Exercise instructions: Tally the lines in the entries that contain the string "könne", treating uppercase and lowercase as different. How many are there? Reply with the number alone.

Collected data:
* * *

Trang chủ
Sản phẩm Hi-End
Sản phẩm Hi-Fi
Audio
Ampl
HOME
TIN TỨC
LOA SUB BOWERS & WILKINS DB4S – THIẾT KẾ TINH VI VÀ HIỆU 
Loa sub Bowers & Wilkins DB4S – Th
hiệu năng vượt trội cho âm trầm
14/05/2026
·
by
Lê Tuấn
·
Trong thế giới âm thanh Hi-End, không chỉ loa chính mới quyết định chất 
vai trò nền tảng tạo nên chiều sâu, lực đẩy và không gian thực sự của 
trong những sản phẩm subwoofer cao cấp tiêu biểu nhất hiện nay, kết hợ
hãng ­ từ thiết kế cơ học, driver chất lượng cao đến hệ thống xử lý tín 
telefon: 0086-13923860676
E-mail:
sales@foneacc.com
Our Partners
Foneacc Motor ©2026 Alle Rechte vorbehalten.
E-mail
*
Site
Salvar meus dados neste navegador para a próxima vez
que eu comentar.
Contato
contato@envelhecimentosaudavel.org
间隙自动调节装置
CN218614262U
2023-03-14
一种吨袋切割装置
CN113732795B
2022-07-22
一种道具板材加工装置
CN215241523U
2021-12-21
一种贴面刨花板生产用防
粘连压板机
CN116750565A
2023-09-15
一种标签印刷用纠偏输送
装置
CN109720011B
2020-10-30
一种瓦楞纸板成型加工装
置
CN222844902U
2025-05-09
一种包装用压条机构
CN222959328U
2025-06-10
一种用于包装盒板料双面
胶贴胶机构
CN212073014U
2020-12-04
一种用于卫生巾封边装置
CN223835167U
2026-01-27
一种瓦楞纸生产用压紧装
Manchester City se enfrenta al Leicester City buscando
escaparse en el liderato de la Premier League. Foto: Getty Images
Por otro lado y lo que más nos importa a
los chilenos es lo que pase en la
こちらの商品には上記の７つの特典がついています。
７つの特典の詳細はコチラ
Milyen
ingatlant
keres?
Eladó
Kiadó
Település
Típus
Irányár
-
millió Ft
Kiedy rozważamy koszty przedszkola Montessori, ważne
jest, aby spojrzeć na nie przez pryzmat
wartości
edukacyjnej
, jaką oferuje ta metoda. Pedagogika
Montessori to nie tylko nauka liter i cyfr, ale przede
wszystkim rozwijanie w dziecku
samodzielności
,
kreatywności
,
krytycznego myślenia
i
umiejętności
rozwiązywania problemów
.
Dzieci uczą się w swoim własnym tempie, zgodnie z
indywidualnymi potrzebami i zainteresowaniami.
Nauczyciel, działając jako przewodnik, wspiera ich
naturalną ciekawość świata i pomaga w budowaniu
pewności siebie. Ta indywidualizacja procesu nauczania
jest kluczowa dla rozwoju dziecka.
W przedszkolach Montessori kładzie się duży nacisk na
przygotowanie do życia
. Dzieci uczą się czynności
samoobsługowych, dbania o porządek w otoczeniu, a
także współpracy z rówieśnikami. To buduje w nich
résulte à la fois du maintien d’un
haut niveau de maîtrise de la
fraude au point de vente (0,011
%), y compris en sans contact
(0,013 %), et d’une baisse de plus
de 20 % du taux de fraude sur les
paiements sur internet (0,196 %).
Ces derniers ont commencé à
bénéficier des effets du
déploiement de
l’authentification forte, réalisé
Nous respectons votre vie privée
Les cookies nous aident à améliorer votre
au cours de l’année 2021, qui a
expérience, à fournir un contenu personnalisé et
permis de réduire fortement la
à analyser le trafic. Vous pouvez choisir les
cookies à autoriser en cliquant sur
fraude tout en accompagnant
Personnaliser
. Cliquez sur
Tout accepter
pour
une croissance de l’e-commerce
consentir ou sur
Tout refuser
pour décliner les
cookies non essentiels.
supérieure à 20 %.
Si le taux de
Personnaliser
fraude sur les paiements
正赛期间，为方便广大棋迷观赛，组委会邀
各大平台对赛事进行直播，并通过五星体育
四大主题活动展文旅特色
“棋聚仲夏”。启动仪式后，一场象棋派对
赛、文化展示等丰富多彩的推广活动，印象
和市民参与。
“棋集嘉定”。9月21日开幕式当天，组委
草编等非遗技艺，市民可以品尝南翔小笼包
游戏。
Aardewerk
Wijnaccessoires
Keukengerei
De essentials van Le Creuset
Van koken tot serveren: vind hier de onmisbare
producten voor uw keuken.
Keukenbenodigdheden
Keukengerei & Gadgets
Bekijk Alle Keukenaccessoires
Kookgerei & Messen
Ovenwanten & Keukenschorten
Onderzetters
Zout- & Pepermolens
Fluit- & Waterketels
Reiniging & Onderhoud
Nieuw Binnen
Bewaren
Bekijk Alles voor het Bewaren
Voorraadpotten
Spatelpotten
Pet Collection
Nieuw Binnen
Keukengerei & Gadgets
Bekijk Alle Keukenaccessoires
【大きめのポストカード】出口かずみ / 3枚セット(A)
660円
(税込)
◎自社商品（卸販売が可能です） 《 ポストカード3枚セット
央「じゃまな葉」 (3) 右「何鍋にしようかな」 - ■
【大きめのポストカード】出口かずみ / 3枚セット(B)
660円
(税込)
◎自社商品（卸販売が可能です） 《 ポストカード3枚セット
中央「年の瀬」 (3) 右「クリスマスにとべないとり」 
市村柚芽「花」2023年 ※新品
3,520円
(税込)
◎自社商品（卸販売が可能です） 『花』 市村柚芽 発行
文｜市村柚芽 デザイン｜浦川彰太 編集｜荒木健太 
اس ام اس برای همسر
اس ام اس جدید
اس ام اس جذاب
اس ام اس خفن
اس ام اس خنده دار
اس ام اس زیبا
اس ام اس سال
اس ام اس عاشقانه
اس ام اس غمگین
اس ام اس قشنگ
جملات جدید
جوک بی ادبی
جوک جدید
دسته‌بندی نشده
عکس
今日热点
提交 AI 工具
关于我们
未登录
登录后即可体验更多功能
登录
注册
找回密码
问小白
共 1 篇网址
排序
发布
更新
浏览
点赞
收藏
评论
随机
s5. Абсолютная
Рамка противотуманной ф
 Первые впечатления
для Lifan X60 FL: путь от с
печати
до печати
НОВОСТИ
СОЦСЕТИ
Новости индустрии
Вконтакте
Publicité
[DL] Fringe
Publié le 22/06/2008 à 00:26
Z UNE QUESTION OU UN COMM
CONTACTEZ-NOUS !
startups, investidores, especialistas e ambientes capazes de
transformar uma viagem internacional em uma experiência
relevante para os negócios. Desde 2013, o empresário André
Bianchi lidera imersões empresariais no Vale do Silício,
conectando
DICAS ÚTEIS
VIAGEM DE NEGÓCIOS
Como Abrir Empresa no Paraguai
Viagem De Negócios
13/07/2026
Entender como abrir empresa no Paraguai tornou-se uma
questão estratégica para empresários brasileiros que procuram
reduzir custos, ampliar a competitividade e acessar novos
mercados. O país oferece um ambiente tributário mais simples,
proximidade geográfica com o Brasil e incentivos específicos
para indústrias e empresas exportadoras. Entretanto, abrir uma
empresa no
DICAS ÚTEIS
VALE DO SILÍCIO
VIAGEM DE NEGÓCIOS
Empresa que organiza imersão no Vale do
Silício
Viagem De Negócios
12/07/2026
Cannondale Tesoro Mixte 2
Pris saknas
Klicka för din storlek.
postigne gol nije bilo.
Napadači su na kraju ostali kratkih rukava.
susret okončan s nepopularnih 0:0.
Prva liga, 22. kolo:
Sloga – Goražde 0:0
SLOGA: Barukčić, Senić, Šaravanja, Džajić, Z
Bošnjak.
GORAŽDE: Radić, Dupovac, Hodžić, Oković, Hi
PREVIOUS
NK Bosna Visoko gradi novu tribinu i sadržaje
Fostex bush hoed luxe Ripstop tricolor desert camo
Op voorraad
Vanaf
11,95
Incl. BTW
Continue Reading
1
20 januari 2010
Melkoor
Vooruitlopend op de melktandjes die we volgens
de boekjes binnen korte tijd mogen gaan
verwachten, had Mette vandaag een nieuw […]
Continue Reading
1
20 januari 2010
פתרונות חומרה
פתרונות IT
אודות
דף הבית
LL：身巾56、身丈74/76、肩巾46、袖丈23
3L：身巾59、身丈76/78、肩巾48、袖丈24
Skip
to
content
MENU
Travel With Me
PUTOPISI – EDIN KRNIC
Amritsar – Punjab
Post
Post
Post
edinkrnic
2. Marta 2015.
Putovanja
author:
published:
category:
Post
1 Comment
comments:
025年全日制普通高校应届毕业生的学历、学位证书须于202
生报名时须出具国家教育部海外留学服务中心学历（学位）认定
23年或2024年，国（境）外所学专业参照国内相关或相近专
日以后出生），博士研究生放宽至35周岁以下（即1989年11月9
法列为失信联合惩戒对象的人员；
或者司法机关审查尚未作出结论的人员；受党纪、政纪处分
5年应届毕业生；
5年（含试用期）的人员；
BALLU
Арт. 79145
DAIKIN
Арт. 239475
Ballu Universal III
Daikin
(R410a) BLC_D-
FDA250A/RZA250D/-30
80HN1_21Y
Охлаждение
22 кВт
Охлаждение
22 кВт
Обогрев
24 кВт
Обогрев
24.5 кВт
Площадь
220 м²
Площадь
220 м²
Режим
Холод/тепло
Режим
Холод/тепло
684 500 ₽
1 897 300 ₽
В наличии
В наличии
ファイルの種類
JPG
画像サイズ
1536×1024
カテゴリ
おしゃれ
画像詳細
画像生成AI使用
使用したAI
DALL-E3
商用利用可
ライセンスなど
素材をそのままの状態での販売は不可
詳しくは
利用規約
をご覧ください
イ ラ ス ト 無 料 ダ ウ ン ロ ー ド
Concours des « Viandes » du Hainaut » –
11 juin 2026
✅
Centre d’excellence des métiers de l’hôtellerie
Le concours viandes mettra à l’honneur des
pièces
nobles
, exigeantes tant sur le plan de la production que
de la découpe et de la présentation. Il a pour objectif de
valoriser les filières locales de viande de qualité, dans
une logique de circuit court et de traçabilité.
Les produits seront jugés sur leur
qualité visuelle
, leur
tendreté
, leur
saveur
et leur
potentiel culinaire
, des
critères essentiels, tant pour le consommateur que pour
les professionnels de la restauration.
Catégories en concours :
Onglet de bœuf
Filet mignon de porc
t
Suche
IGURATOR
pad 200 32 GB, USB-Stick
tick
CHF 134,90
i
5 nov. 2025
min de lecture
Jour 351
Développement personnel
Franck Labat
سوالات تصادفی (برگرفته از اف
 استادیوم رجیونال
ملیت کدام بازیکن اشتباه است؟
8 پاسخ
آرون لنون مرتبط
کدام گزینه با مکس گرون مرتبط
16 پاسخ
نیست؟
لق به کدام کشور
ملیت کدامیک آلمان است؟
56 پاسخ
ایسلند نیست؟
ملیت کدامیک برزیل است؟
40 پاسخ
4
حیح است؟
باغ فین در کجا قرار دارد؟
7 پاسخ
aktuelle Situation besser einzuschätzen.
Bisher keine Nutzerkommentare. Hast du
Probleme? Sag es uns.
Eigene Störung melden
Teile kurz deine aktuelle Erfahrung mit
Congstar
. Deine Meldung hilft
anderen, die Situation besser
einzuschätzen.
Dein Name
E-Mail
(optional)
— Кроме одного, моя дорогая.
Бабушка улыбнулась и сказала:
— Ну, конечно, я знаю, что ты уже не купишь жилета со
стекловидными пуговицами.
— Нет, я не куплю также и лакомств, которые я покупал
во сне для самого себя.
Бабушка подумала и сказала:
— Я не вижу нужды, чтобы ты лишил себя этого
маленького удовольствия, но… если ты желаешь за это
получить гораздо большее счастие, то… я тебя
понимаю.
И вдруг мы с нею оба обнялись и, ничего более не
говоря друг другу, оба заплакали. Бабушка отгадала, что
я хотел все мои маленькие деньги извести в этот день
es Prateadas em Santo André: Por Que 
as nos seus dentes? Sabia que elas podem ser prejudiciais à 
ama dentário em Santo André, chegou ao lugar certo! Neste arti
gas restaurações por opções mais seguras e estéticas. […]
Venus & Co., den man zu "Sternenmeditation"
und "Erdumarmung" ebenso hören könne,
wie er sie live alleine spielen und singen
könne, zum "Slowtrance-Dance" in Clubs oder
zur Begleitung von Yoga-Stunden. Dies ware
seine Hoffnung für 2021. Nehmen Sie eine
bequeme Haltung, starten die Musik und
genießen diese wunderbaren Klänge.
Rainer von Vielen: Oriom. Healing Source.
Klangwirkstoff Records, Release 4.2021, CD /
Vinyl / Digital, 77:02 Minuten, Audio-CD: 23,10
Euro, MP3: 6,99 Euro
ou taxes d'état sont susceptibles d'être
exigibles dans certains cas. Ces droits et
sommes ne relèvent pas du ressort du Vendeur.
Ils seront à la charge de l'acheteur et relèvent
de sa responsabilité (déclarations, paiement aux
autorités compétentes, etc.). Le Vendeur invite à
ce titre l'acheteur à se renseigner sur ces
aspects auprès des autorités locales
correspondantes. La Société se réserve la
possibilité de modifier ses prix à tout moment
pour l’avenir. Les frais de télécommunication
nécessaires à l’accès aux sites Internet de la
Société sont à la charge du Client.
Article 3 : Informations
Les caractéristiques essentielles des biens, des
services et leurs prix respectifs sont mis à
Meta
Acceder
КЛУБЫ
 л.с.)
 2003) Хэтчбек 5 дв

* * *

Exercise response: 2